* **Task material**
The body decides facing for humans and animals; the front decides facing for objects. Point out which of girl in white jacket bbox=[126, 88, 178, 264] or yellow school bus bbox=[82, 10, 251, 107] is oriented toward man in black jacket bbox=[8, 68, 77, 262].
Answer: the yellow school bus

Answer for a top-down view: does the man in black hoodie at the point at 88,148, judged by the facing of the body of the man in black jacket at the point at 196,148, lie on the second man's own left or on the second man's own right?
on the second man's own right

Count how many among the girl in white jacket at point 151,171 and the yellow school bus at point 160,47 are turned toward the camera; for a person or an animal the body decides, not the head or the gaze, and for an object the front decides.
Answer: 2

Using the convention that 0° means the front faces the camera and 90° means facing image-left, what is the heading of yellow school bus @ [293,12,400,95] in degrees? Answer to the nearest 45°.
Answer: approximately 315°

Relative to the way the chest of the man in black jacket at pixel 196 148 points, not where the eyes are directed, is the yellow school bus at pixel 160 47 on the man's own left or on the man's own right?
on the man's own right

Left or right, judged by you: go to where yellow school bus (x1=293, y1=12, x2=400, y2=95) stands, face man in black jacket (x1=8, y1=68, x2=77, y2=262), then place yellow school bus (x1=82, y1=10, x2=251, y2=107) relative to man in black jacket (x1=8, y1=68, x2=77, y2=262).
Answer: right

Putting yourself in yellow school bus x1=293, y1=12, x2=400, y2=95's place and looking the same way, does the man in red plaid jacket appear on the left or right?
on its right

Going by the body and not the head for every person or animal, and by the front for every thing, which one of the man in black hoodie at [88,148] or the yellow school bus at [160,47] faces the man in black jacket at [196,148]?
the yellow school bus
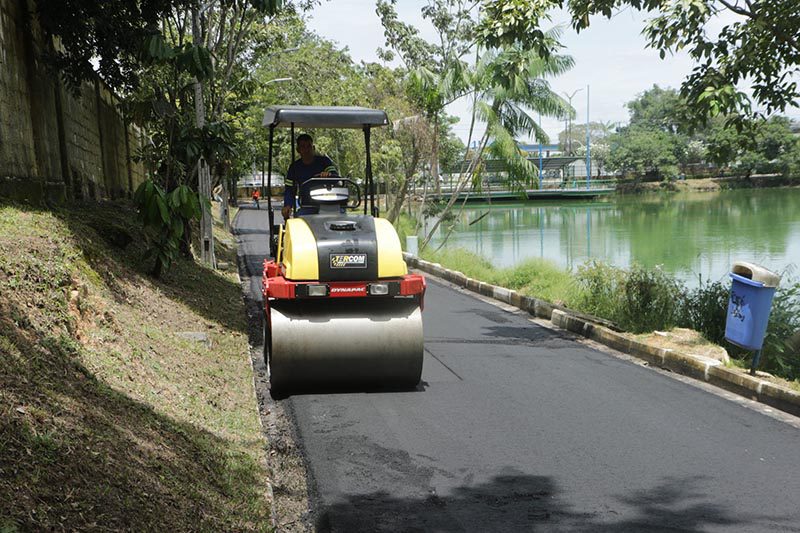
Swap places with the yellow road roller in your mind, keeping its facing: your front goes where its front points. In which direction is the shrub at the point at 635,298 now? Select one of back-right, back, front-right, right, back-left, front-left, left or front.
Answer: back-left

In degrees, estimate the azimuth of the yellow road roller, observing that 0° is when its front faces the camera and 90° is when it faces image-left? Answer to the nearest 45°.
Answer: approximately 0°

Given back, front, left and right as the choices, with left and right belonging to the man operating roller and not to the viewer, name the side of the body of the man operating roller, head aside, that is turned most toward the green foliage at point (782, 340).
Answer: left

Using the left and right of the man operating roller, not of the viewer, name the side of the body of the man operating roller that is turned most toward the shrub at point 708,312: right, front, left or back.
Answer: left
* * *
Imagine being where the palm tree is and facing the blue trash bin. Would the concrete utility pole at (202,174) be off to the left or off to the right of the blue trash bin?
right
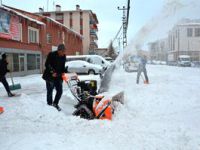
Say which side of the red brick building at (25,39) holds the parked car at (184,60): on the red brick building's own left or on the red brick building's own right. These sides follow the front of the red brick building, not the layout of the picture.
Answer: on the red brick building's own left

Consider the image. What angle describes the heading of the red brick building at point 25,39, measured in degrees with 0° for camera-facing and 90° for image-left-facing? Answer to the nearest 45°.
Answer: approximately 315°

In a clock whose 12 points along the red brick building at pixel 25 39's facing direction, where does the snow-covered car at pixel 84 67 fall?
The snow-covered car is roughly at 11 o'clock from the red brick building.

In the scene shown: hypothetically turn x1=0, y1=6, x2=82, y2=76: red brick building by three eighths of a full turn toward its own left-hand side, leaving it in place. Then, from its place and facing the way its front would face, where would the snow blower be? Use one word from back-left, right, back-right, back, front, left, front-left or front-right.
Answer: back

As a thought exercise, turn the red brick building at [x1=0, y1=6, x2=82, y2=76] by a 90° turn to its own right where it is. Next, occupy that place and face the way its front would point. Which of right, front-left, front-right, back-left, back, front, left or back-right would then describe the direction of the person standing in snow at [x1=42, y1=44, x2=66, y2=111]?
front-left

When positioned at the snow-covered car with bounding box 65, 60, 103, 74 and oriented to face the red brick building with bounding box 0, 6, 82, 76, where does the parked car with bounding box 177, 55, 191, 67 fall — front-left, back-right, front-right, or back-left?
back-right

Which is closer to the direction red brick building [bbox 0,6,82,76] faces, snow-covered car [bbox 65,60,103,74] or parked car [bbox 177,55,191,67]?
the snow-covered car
==
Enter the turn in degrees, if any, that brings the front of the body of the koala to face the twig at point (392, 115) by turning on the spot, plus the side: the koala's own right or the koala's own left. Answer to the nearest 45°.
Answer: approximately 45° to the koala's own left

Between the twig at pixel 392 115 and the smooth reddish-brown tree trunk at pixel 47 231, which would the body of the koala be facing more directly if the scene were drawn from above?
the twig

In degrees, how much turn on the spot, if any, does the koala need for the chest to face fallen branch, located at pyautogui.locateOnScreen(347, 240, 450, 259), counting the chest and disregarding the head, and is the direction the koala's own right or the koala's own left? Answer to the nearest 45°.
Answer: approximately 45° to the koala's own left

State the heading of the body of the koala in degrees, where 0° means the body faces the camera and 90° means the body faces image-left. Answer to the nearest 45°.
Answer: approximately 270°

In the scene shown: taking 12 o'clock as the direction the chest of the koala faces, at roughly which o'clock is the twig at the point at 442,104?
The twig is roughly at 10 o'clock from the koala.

* **Assigned task**
Reproduce the part of the items that opens with the line containing "The body decides facing" and closes with the line containing "Answer: right", swapping "jacket" for "coat" and leaving everything else unchanged.

* **Response area**
The body decides facing for humans and animals; the front decides facing for objects. Point out which of girl in white coat bbox=[126, 88, 178, 264] or yellow school bus bbox=[82, 10, 251, 107] is oriented toward man in black coat bbox=[8, 68, 77, 262].
Answer: the yellow school bus

Answer for a top-down view: does the man in black hoodie at the point at 88,148, judged by the facing of the body of the man in black coat at the point at 196,148, lie on the second man's own left or on the second man's own right?
on the second man's own right

Count how many among the girl in white coat at point 151,171 and the yellow school bus at point 160,47 are turned toward the camera; for a person or an animal the body decides, not the head or the gaze, and for an object the front decides.
Answer: 2

Using the convention that 0° means the front faces the camera and 90° means facing image-left, what is the heading of yellow school bus @ [293,12,400,95] in degrees? Answer to the nearest 45°.
Answer: approximately 315°

Relative to the way the chest of the man in black coat at pixel 196 148 points, not where the eyes are directed, is the yellow school bus at pixel 160 47 on the man's own left or on the man's own right?
on the man's own right

Left or right, judged by you: go to where yellow school bus (x1=293, y1=12, x2=400, y2=95) stands, face man in black coat (x1=8, y1=68, x2=77, y2=262), then place yellow school bus (x1=82, y1=10, x2=251, y2=107) relative to man in black coat (x1=8, y1=68, x2=77, y2=262).
Answer: right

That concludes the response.